--- Records provided Enclosed Below ---

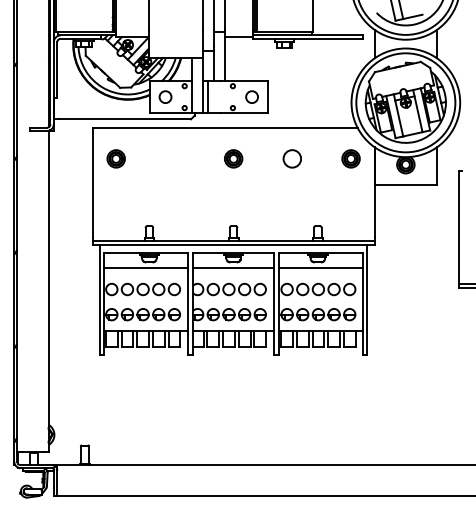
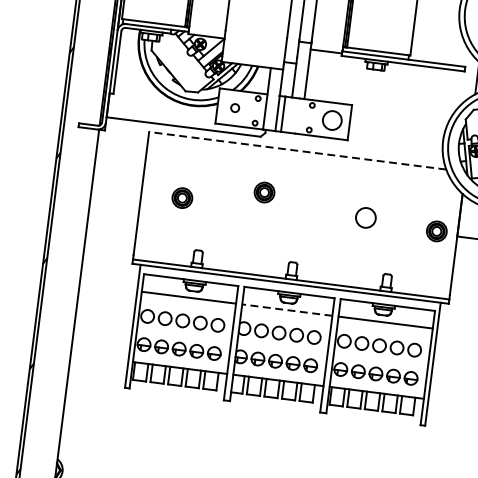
circle: (165, 96) -> (235, 107), size x0.6
circle: (251, 96) -> (331, 119), size x1.4
line: (224, 127) -> (297, 150), solid -> dashed
part: (115, 158) -> (181, 197), moved
part: (233, 158) -> (264, 192), moved
circle: (291, 158) -> (365, 217), moved
part: (350, 158) -> (436, 230), moved
line: (233, 268) -> (287, 310), solid -> dashed

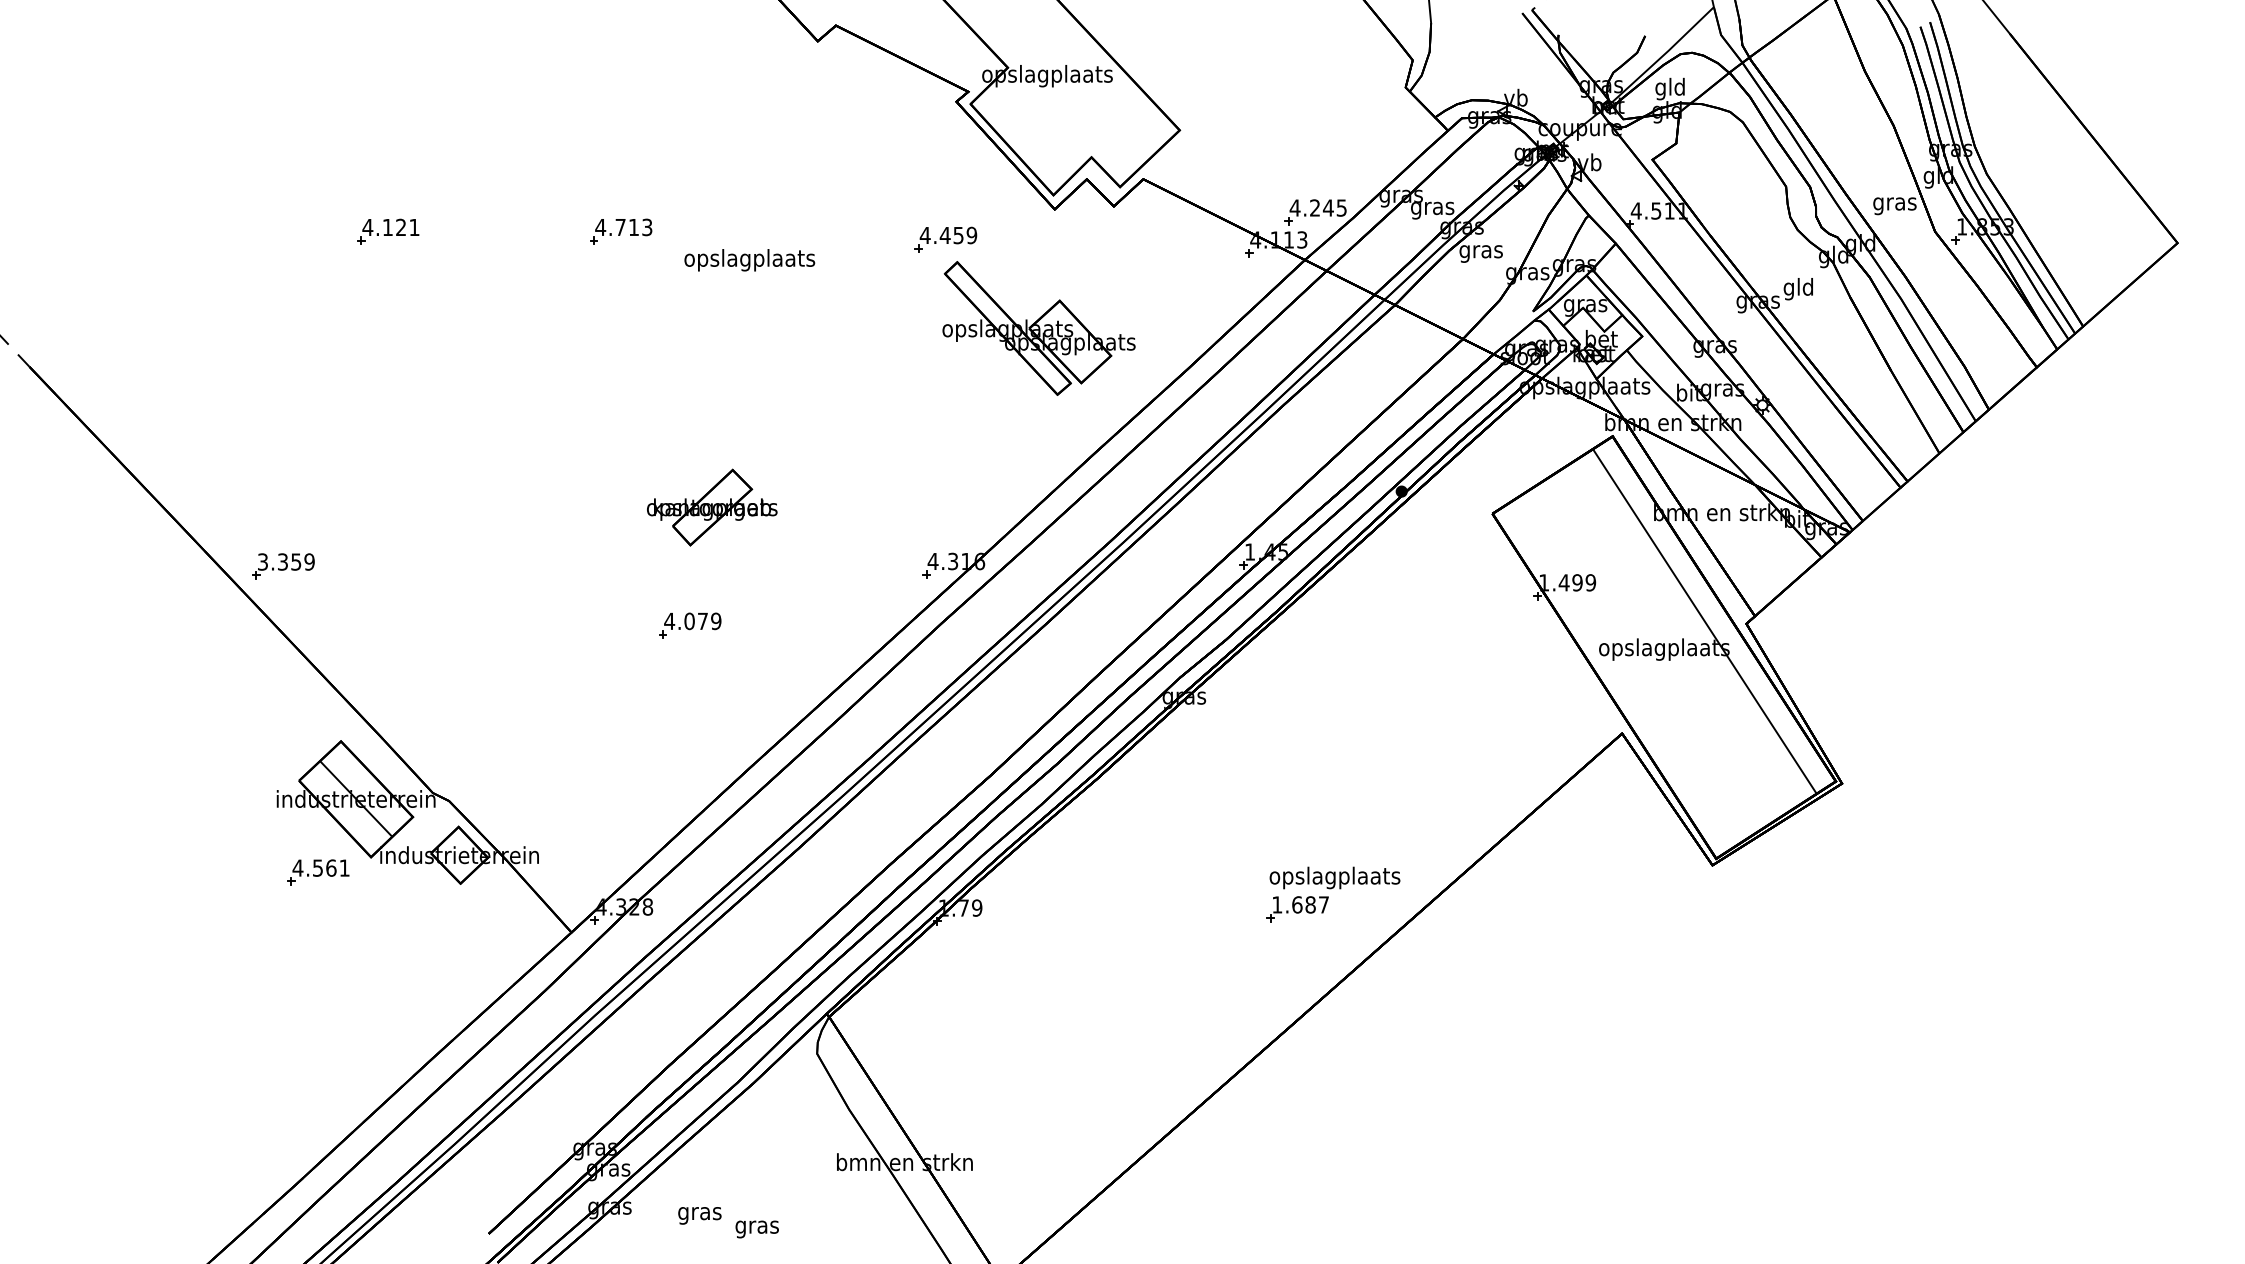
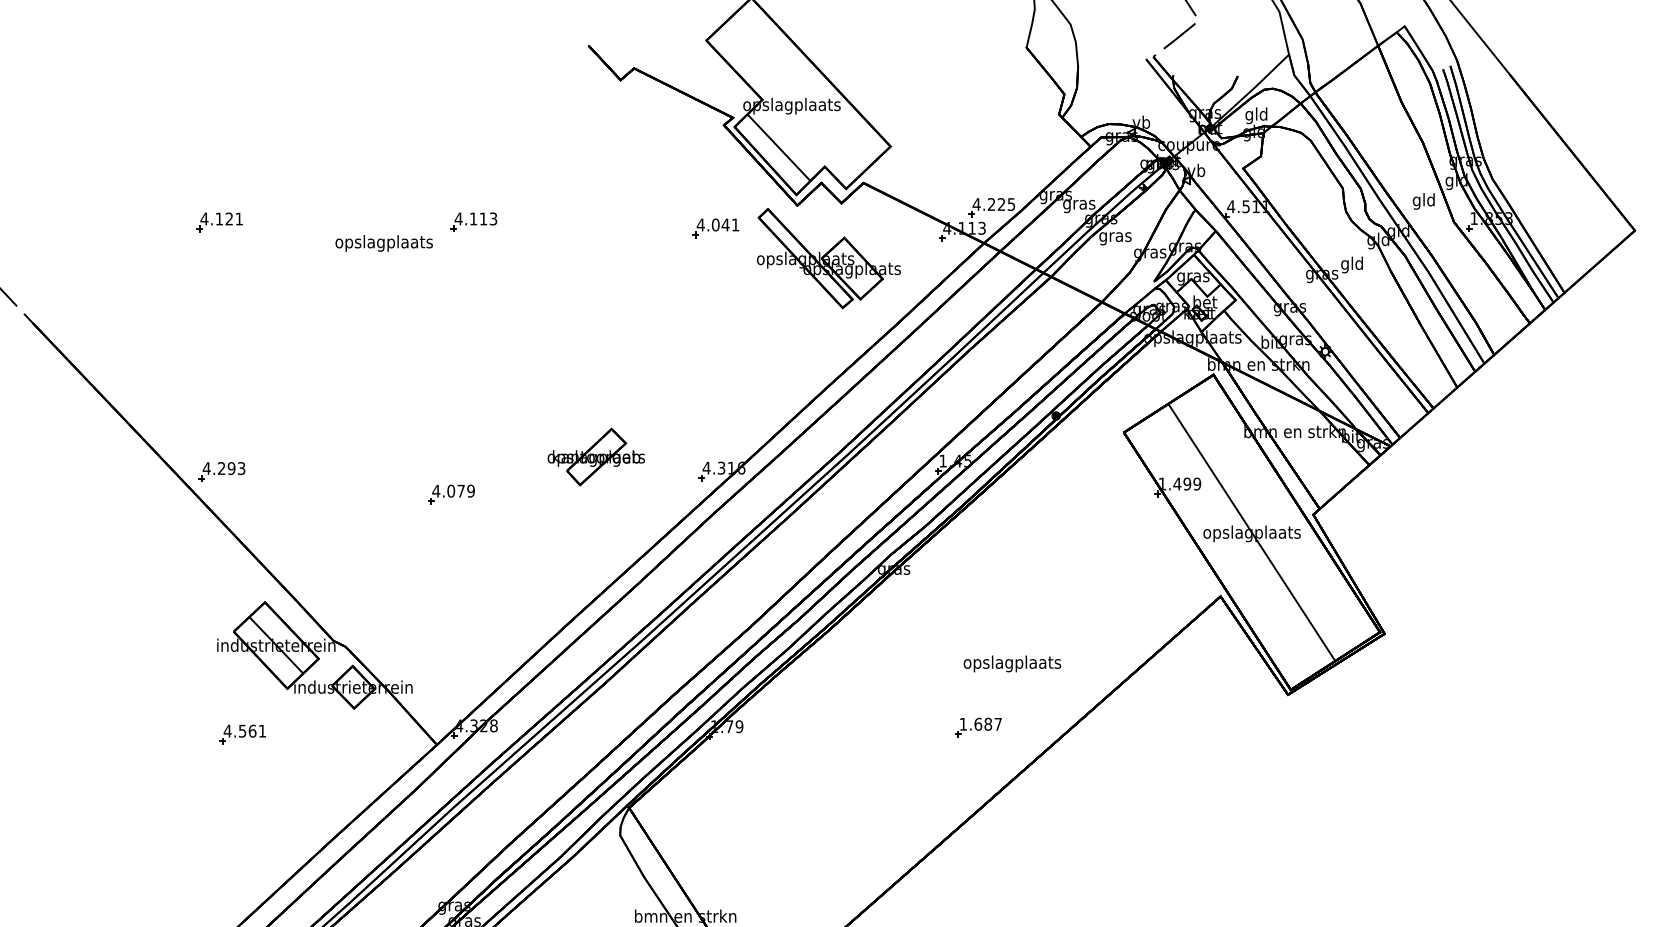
line: (1030, 131) -> (779, 147), added
text: (1894, 203) -> (1423, 201), gras -> gld
text: (1327, 207) -> (1000, 204), 4.245 -> 4.225
text: (620, 227) -> (473, 219), 4.713 -> 4.113
part: (388, 231) -> (219, 222), moved
text: (958, 235) -> (725, 224), 4.459 -> 4.041
text: (749, 260) -> (383, 243), moved
part: (1038, 328) -> (828, 258), moved
part: (712, 507) -> (596, 456), moved
text: (285, 561) -> (223, 468), 3.359 -> 4.293
line: (1704, 621) -> (1251, 532), moved
part: (690, 625) -> (451, 494), moved
part: (318, 872) -> (243, 734), moved
text: (1334, 877) -> (1012, 663), moved

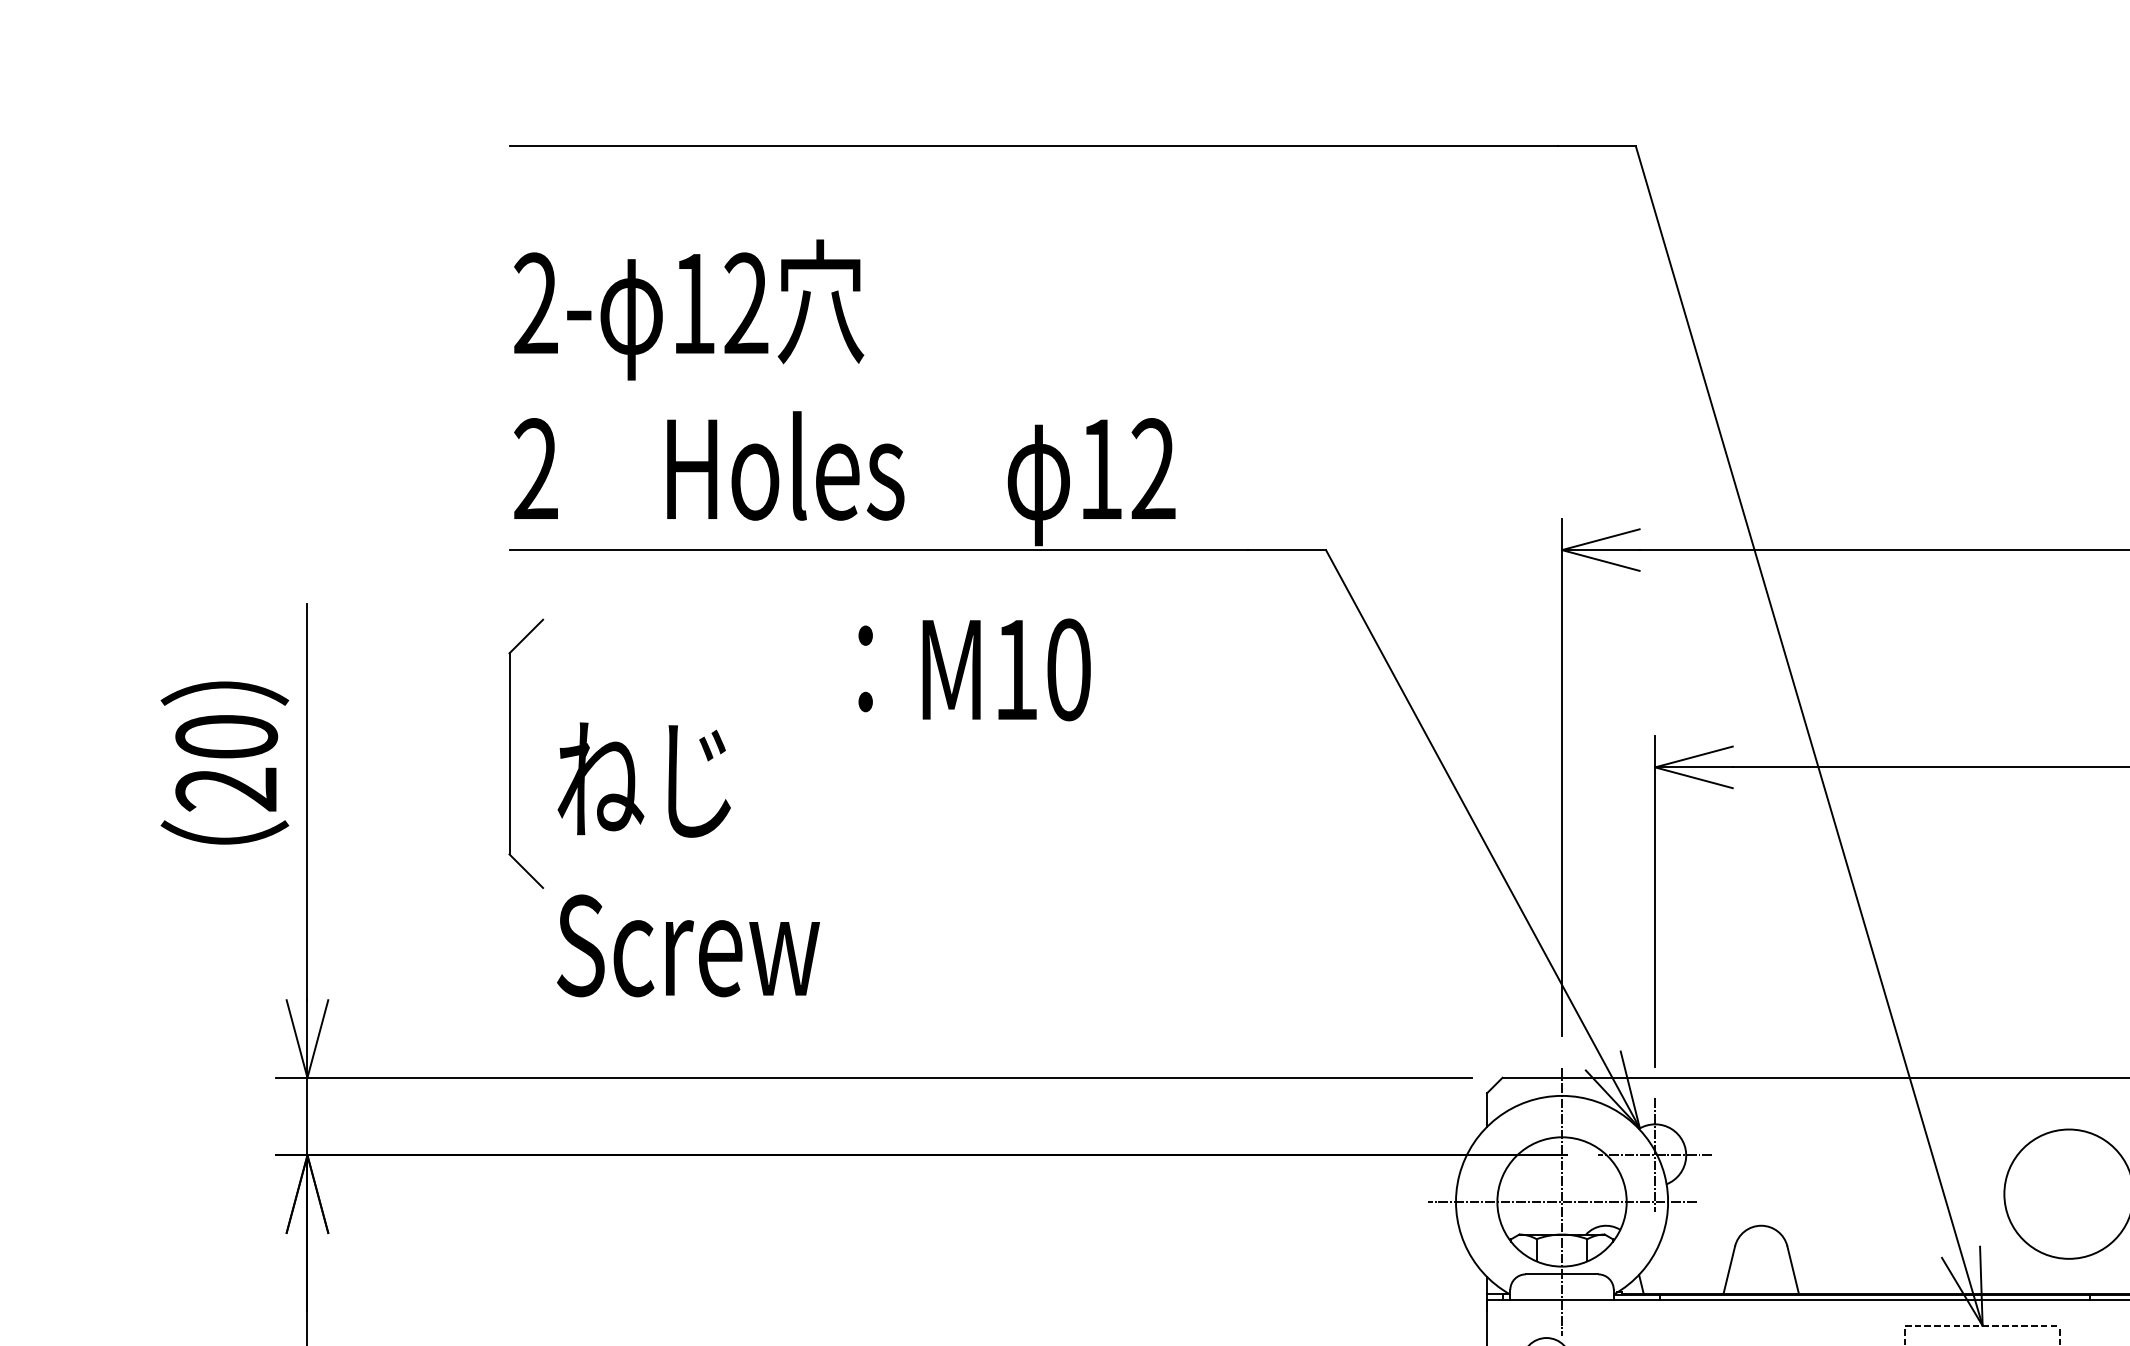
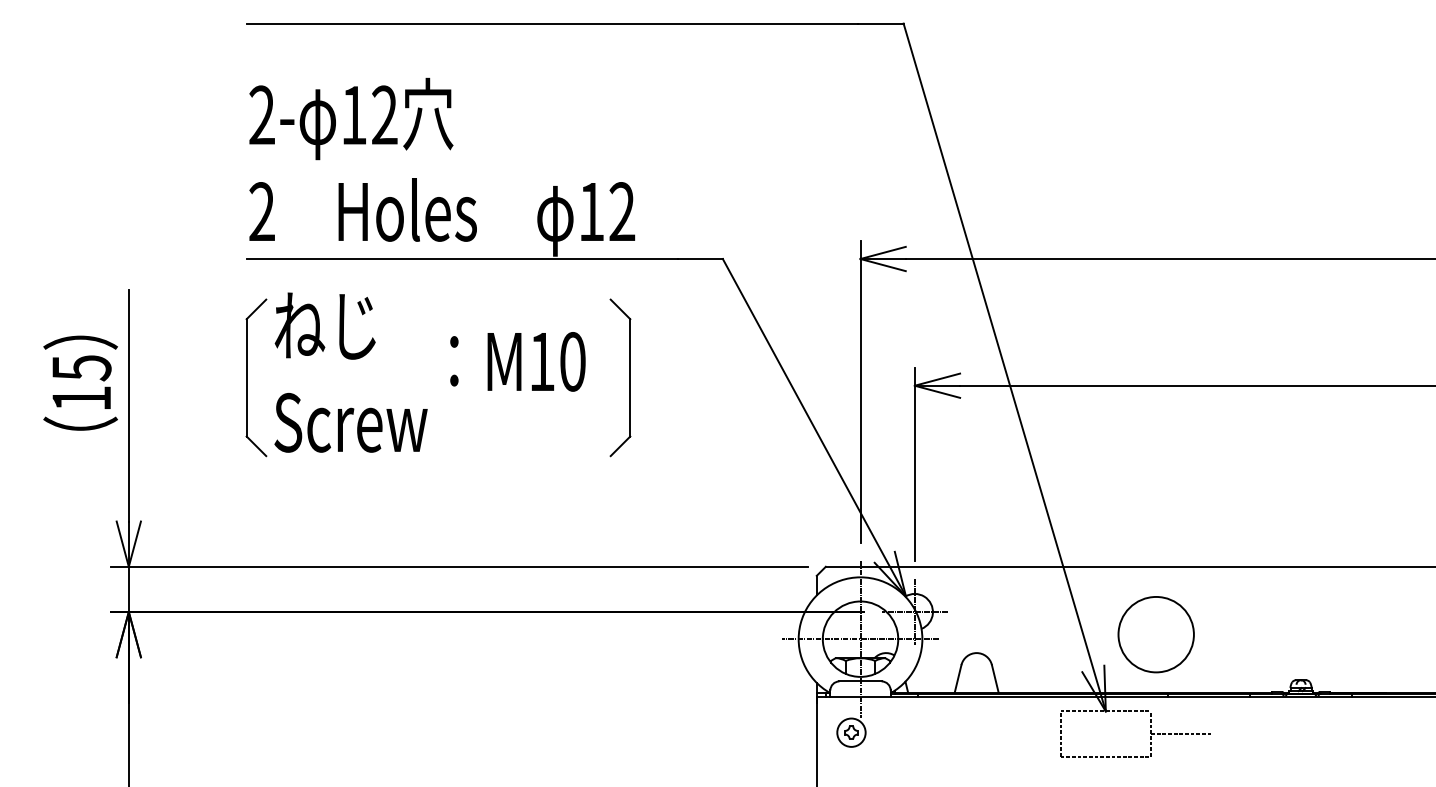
text: (973, 669) -> (517, 361), moved
part: (1165, 753) -> (629, 377), added
text: (226, 763) -> (81, 383), 20 -> 15
text: (687, 859) -> (350, 372), moved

--- End of Enclosed Records provided ---

**Task:** Only the lines from the one containing "part: (1165, 753) -> (629, 377), added" through the last line of the records belong in the answer, each written out exactly.

**Written reply:**
part: (1165, 753) -> (629, 377), added
text: (226, 763) -> (81, 383), 20 -> 15
text: (687, 859) -> (350, 372), moved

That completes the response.